What interested Delaherche was these batteries. He was casting a keen eye on the slopes of La Marfée when he thought of the field glasses with which he used to amuse himself looking at the surrounding country from up there. He went down to find them, came back and took up his position, and as he was getting his bearings by moving them along in little jerks, making fields, trees and houses go by, he spotted, above the big Frénois battery, the group of uniforms that Weiss had thought he could make out from Bazeilles at the corner of a pinewood. But thanks to the magnification he could easily have counted these staff officers, so clearly could he see them. Some of them were half lying in the grass, others were standing in groups, and in front there was one man standing alone, a shrivelled, thin-looking man in a plain uniform, but he felt that this man was the master. It was indeed the King of Prussia, scarcely half a finger high, like one of those tiny tin soldiers children play with. Of course he did not know this for certain until later, but he kept his eye on him, always coming back to this tiny figure, whose face, no bigger than a dot, was just a pale speck beneath the wide blue sky.

It was not yet noon, and the King had been following the mathematical, inexorable march of his armies since nine. They went on and on according to their prearranged routes, completing the circle, closing step by step the wall of men and guns round Sedan. The army from the left, coming from the flat plain of Donchery, was still debouching from the Saint-Albert gap, it was past Saint-Menges and was beginning to reach Fleigneux.

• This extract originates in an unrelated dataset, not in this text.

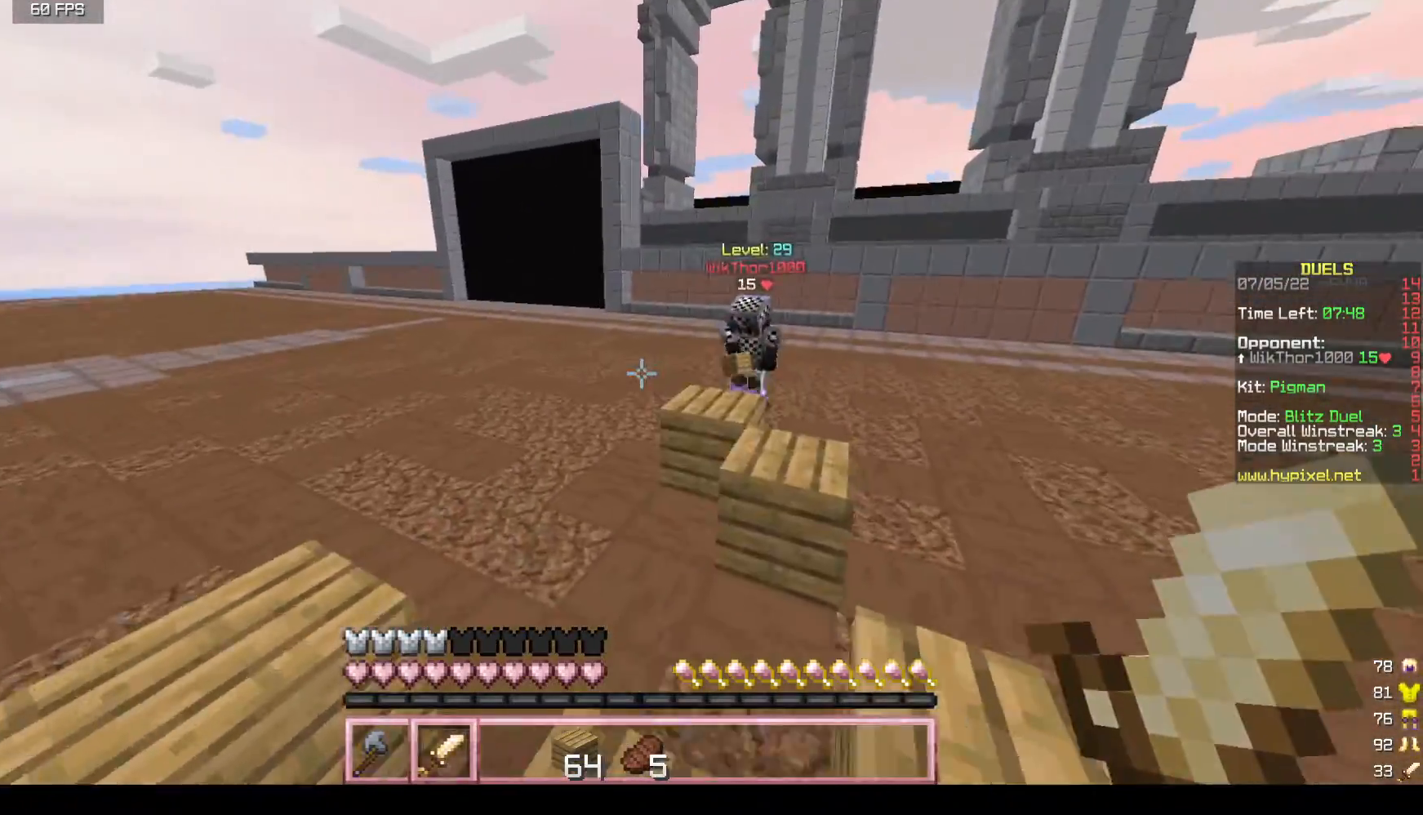
{"keys": ["a", "w"], "mouse": [], "events": [[83, "a", "down"]]}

And he could distinctly see, behind the XIth corps which was violently engaged with the troops of General Douay, the Vth corps filtering along under cover of the woods and making for the Calvary of Illy, while batteries joined with batteries in an ever longer line of thundering guns until the whole horizon was on fire. The army on the right was now occupying the whole of the Givonne valley, the XIIth corps had taken La Moncelle, the Prussian Guards had gone through Daigny and were already following the little stream up its valley, also making for the Calvary, having forced General Ducrot to fall back behind the Garenne wood. Just one more thrust and the Crown Prince of Prussia would link up with the Crown Prince of Saxony in the open fields on the very verge of the Ardennes forest. South of the town Bazeilles could no longer be seen, for it was hidden in the smoke of fires and in the wild dust of a fight to the death.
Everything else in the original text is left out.